People, is the story of a country house and its destiny as lived by an elderly dowager, called Dorothy. It questions the immutability of time and the necessity of organisations like the National Trust. It was a particularly interesting play for someone with an interest in heritage because it always comes back to ‘what is worth preserving? And why?’.

The play opens with two old ladies in a big country house and the entrance of a young man wearing only a military jacket. From that point on Bennet both amuses and informs; especially when his play was furnished by such a stellar cast, De La Tour (who knows about timely delivery of a line), Jupp (playing a stereotypically dower and slightly slimy salesman) & Cadell as the Deacon of Huddersfield. He marries church and state, humour and a very serious agenda, porn and country houses.

People
(De La Tour & Linda Bassett in a light hearted moment)

▶ _WHAT IS NEEDED_
Return the passage about the play People word for word, starting at "The play opens" and ending at "and country houses.". The rows after this point come from a separate, unrelated source.

▶ _RECORDS_
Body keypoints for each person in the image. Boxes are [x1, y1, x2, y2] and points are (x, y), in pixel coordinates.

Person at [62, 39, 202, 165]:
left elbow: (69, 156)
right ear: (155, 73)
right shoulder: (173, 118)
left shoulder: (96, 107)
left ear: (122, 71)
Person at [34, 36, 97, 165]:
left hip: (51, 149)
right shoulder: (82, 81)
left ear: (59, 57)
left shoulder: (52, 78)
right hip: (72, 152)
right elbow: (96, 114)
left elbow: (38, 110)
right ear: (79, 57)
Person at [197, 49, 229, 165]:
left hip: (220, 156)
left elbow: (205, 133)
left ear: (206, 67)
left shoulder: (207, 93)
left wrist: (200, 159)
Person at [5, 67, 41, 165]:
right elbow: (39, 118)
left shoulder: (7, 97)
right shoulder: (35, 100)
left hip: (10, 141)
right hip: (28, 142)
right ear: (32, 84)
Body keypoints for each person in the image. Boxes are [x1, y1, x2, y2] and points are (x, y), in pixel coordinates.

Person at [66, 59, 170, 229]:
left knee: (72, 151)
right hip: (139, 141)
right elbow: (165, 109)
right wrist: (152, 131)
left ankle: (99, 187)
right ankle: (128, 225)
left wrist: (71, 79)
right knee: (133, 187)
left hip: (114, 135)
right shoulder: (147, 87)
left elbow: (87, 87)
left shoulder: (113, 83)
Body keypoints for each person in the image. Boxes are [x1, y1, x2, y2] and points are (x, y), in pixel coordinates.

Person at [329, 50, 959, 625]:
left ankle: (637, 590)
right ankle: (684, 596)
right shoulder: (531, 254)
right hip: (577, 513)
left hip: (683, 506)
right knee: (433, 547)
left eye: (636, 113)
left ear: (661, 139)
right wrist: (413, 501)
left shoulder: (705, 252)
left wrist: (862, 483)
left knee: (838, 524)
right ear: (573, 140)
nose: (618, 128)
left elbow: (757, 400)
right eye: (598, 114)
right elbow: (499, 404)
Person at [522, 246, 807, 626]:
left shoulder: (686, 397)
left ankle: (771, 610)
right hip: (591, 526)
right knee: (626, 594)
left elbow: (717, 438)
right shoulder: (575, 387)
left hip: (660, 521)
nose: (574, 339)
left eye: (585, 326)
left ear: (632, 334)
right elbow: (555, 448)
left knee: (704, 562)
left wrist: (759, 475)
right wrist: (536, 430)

▶ _SOLUTION BELOW_
The play opens with two old ladies in a big country house and the entrance of a young man wearing only a military jacket. From that point on Bennet both amuses and informs; especially when his play was furnished by such a stellar cast, De La Tour (who knows about timely delivery of a line), Jupp (playing a stereotypically dower and slightly slimy salesman) & Cadell as the Deacon of Huddersfield. He marries church and state, humour and a very serious agenda, porn and country houses.